Paul shrugged his shoulders. “You know,” he put his leg on the seat next to him, “ever since you went, the boss went back to his old ways.”
“Old ways?” Susan asked.
“Yeah, he went back to his grumpy self, shouting and all, ‘Paul! What did I ask you to do? When I asked you to clean the floor, I didn’t mean to flood it!’” He chuckled while mimicking. “And then to Rose, ‘Rosalina Rodriguez! Would you just stop talking and do your work?’” And then he laughed more. “Rose and I, we are the main targets. And sometimes when Billy and Willy start fooling around.”
Then he narrowed his eyes at her, “only when you’re around that he becomes calm and doesn’t really care what we do. Why is that so?”
Susan didn’t really know what he meant. Sure, he does become grumpy at times, and he does seem calm at other times. But is it really based on her presence and absence?
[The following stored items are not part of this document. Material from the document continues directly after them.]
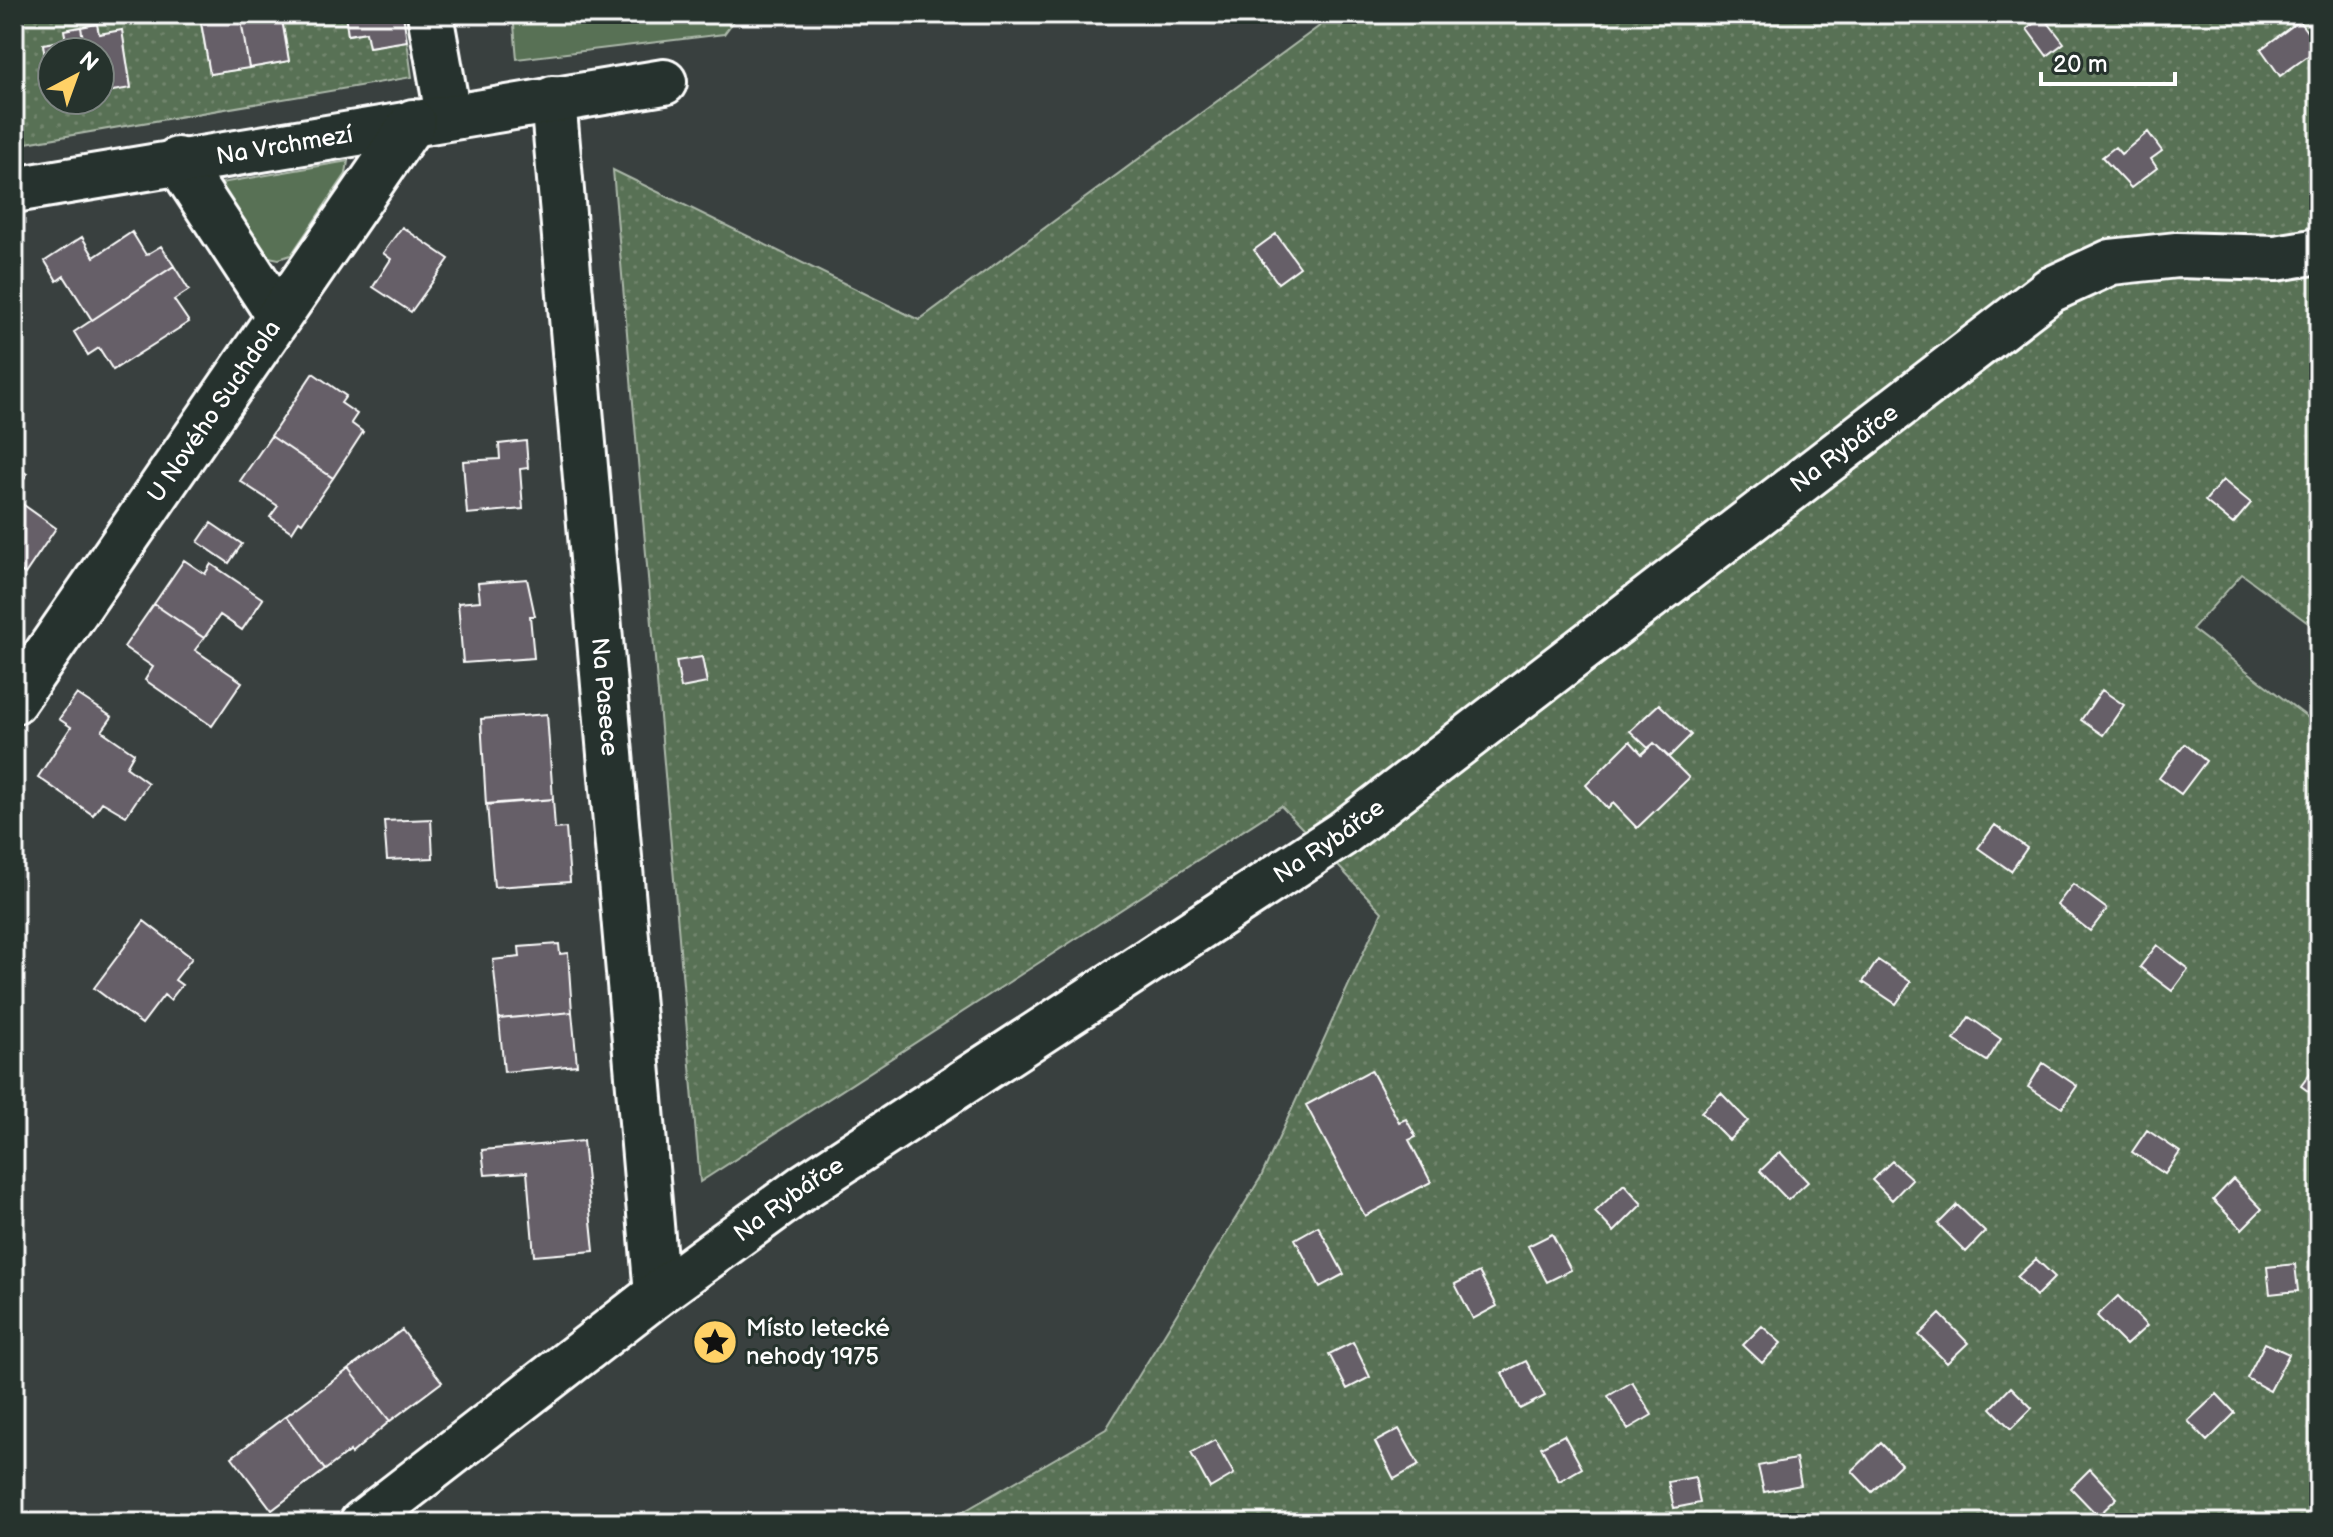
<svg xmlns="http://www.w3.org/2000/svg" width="2333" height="1537" font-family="'Balsamiq Sans',sans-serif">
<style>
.grass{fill:#597155;stroke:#acb8aa;stroke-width:2}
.park{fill:url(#park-dots);stroke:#acb8aa;stroke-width:2;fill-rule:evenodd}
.building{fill:#665f68;stroke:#fff;stroke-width:2}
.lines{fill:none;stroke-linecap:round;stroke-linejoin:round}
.minor-casing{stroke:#fff;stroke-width:50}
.minor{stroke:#26332d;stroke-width:44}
.labels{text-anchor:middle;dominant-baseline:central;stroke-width:6;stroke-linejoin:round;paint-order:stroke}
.street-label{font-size:24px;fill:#fff;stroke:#26332d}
.poi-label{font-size:24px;fill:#fff;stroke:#26332d;text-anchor:start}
</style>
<defs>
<pattern id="park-dots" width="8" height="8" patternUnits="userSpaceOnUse" patternTransform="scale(2)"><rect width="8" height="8" fill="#597155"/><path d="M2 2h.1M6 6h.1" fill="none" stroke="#72866e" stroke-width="1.8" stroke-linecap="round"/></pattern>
</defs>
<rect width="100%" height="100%" fill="#39403f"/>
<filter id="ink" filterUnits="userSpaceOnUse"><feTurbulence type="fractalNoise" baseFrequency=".0125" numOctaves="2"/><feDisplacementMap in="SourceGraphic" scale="16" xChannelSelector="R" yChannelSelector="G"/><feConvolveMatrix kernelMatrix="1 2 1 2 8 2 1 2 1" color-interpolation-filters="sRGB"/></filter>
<g filter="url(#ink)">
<path class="grass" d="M513 14H739L724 34 517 59Z
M348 161 346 174 291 255 279 259 264 256 222 192 221 183Z"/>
<path class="park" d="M14 14H216L200 18 210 74 289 61 281 14H345L348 35 366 32 369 47 407 41 412 77 14 145ZM96 24 99 34 122 31 131 87 100 93V100L52 101 43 45 66 40 64 30Z
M1336 14H2319V631L2242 574 2192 629 2319 726V1523H944L1106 1429 1261 1177 1382 912 1281 806 700 1182 613 170 919 320Z"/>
<path class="building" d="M216 14H240L249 68 210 74 200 17Z
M240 14H281L289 61 249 68Z
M345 14H403L407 41 369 47 366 32 348 35Z
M2043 16 2064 43 2047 56 2027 29Z
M2299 21 2319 48 2280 76 2261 49Z
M97 24 99 34 122 30 131 88 100 93V52H85L81 27Z
M81 27 85 52H52V100H59L52 101 43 44 66 40 64 30Z
M2148 132 2162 151 2151 159 2157 168 2131 188 2102 157 2115 147 2121 154Z
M402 227 449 259 411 312 373 287 391 259 383 253Z
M132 232 146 255 161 246 174 266 92 320 64 276 57 281 45 261 82 237 94 257Z
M1276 234 1300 267 1278 283 1254 250Z
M174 266 189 290 174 300 189 322 113 370 99 348 88 355 74 332Z
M313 373 346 396 341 403 357 414 351 423 363 432 333 478 271 436Z
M271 436 333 478 302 523 299 521 292 532 270 517 278 506 240 481Z
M526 441 528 468 520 469 523 509 467 514 463 461 500 459 499 444Z
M14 465 27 474 14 494Z
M2223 480 2251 503 2233 524 2205 501Z
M14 498 56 528 25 574 14 566Z
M211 523 242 544 229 563 198 542Z
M184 560 205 574 211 564 263 599 242 630 220 615 204 638 154 604Z
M527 579 535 616H530L534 658 463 663 458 603 480 601 478 583Z
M154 604 204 638 195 650 242 682 212 726 145 680 153 667 124 647Z
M702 657 707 683 681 688 676 661Z
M2102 690 2124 705 2103 735 2081 720Z
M77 694 112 717 102 731 134 753 126 767 148 783 126 816 102 802 93 815 38 777 71 727 59 719Z
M1659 704 1691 735 1669 757 1654 743 1648 748 1630 731Z
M547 714 553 799 486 805 481 719Z
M1630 741 1642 754 1654 743 1689 778 1637 828 1613 803 1608 809 1586 785Z
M2185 744 2206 761 2181 794 2159 778Z
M553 799 555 829 566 828 570 882 494 887 487 804Z
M431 819 433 858 387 860 384 821Z
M1995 825 2027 848 2011 871 1978 848Z
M2073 884 2107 909 2090 931 2057 905Z
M144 921 192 958 175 980 182 985 170 1000 164 995 142 1024 94 988Z
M559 944 560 954 568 953 572 1012 499 1019 493 960 520 957 519 947Z
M2157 945 2188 969 2172 991 2140 967Z
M1878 960 1911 982 1896 1004 1863 982Z
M572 1012 577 1065 504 1072 499 1019Z
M1969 1017 2001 1039 1987 1061 1954 1040Z
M2043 1063 2077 1086 2062 1108 2028 1087Z
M2317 1064 2319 1065V1099L2301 1086Z
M1371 1070 1399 1122 1406 1119 1416 1137 1409 1140 1431 1182 1365 1216 1306 1105Z
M1721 1093 1748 1121 1729 1140 1701 1112Z
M2147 1130 2180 1152 2165 1174 2132 1152Z
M583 1141 594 1251 534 1256 527 1172 485 1175 482 1150Z
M1780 1152 1808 1182 1788 1200 1760 1171Z
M1892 1161 1912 1179 1892 1200 1872 1180Z
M2233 1179 2262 1209 2242 1229 2213 1200Z
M1624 1184 1642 1204 1614 1232 1595 1212Z
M1957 1205 1985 1232 1966 1252 1938 1224Z
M1318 1226 1344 1274 1320 1287 1295 1239Z
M1552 1234 1571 1270 1547 1282 1528 1246Z
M2036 1259 2055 1277 2036 1296 2017 1277Z
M2295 1264 2298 1291 2270 1294 2267 1267Z
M1479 1272 1497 1306 1473 1319 1455 1284Z
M2118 1296 2147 1326 2126 1345 2097 1316Z
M1940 1314 1968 1343 1947 1363 1919 1335Z
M1762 1326 1781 1343 1762 1363 1743 1345Z
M402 1330 442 1382 390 1421 349 1369Z
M1353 1342 1370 1377 1347 1389 1329 1354Z
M2265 1343 2289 1354 2270 1391 2247 1378Z
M1526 1361 1545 1396 1520 1409 1502 1373Z
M349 1369 390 1421 351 1454 350 1451 325 1470 286 1416Z
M1632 1382 1652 1415 1628 1429 1608 1396Z
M2011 1387 2032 1408 2011 1429 1991 1408Z
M2217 1394 2235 1413 2207 1441 2188 1421Z
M286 1416 325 1470 272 1510 232 1457Z
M1399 1429 1419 1465 1394 1479 1375 1442Z
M1564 1435 1582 1468 1559 1481 1541 1447Z
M1215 1440 1234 1474 1210 1488 1191 1453Z
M1881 1443 1901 1464 1872 1492 1852 1471Z
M1796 1459 1801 1485 1764 1492 1758 1466Z
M2090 1469 2117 1498 2098 1516 2071 1488Z
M1695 1477 1700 1503 1674 1508 1668 1482Z"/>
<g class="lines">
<g class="minor-casing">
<g id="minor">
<path d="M430 14 448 115"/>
<path id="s1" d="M553 99 657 1294"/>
<path d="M177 160 279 316"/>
<path id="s2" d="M14 190 664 82"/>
<path id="s3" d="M14 701 413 122"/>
<path id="s4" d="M362 1523 657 1294 805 1186 1342 834 2050 290 2111 262 2177 255 2276 258 2319 251"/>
</g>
</g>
<use href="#minor" class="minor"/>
</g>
</g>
<defs>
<g id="sight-disc" transform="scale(2.3)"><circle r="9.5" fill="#ffd166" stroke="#26332d"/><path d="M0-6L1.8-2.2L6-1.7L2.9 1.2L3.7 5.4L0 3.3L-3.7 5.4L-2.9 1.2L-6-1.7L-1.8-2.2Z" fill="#111"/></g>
</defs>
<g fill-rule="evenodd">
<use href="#sight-disc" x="715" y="1342"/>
</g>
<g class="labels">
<g class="street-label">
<text stroke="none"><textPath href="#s2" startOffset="274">Na Vrchmezí</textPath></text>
<text stroke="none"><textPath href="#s3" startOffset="352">U Nového Suchdola</textPath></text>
<text stroke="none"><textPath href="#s4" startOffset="1832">Na Rybářce</textPath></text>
<text stroke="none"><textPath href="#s1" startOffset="600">Na Pasece</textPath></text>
<text stroke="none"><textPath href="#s4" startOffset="1184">Na Rybářce</textPath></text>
<text stroke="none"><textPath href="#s4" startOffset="536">Na Rybářce</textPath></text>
</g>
<g class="poi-label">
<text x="746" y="1328">Místo letecké<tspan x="746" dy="28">nehody 1975</tspan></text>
</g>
</g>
<rect width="2333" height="1537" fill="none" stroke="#26332d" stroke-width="48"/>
<rect x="24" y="24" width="2285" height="1489" fill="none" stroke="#fff" stroke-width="3" filter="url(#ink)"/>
<g transform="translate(76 76) rotate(41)"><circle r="38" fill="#26332d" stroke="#7d8581" stroke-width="2"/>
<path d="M0-6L14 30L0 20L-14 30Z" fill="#ffd166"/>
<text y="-12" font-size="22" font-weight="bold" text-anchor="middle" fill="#ffffff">N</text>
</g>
<path d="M2041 72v12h134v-12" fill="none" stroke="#ffffff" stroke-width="4"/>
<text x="2053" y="72" font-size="24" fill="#ffffff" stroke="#26332d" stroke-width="6" paint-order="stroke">20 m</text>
</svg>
She thought about it for a moment.
Paul’s suspicion intensified in the silence and she felt forced to answer. “That is because, when I am there, I will keep you all in order.” She replied smiling and raising her eyebrows, then flipping her hair. “But when I’m not there, he has to take care of you kids too.”
“Kids? Seriously?” He narrowed his eyes again. “I am nineteen! I have been adulting for the past year.”
Susan threw her head back and laughed a hearty laugh.
When she finally reached her apartment, in the quietness of it, her thoughts resounded, ‘if the cafe is fine without me, does that mean… that I… that I’m not really needed there? That I… that I’m…. replaceable?’
Her thoughts drifted back to the job Melody offered, ‘… Should I?’